▶ _Exercise_:
Copy only what runs from the line containing "Proposed 2017-2018 Pre-K Budgets" through the end of the material below, line for line, with both ends included.

▶ _Supplied material_:
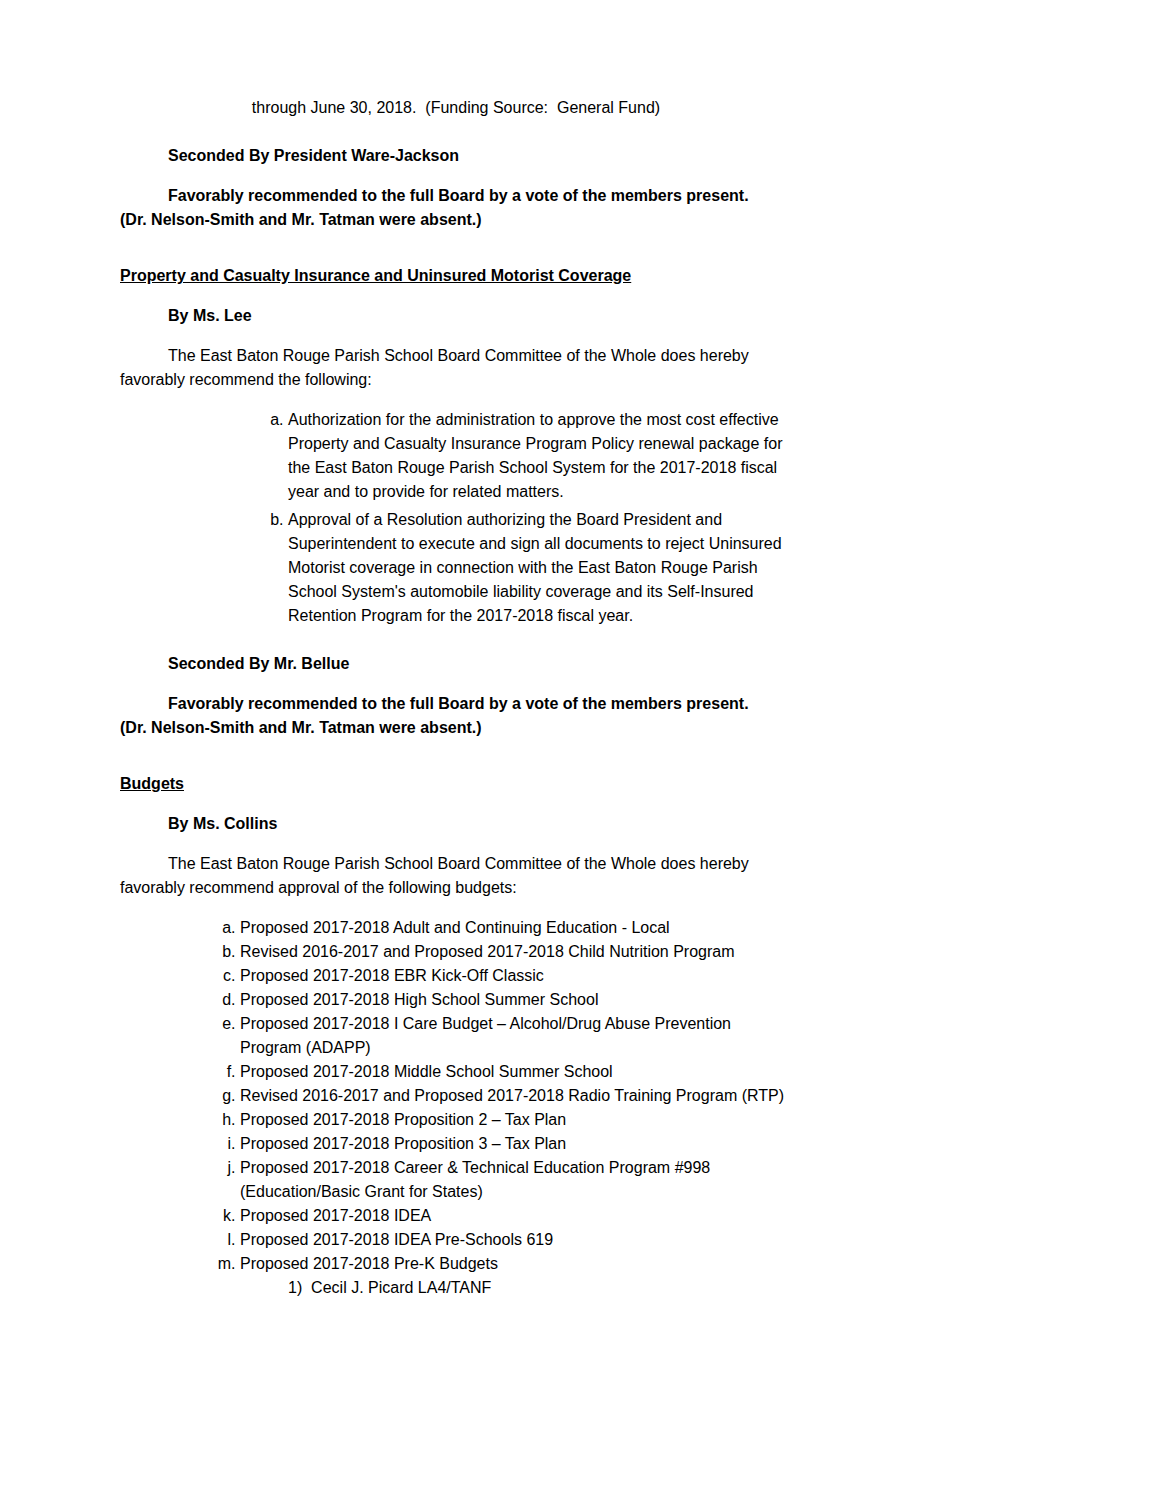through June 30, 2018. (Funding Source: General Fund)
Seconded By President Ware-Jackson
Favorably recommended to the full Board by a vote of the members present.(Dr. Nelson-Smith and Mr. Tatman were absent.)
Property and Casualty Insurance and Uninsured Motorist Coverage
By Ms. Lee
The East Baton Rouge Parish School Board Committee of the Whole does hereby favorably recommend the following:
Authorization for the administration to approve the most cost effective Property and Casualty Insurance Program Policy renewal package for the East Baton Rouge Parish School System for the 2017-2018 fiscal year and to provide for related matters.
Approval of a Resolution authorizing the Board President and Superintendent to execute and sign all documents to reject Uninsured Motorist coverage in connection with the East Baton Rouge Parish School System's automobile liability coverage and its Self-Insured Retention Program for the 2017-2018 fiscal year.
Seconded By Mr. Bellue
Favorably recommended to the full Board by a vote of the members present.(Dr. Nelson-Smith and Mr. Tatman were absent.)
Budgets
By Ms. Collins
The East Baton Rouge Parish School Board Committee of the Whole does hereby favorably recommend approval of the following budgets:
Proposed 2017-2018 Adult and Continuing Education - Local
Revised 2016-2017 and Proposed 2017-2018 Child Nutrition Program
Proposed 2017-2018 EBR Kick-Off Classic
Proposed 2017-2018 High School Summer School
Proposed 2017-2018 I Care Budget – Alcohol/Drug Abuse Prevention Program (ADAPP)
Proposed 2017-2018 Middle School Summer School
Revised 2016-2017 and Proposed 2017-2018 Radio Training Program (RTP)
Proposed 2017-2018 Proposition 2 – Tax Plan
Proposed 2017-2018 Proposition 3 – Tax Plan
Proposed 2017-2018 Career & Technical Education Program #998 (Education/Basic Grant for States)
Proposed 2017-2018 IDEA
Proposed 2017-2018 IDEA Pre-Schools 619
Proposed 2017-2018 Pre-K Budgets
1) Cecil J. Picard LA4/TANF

▶ _Solution to the problem_:
Proposed 2017-2018 Pre-K Budgets
1) Cecil J. Picard LA4/TANF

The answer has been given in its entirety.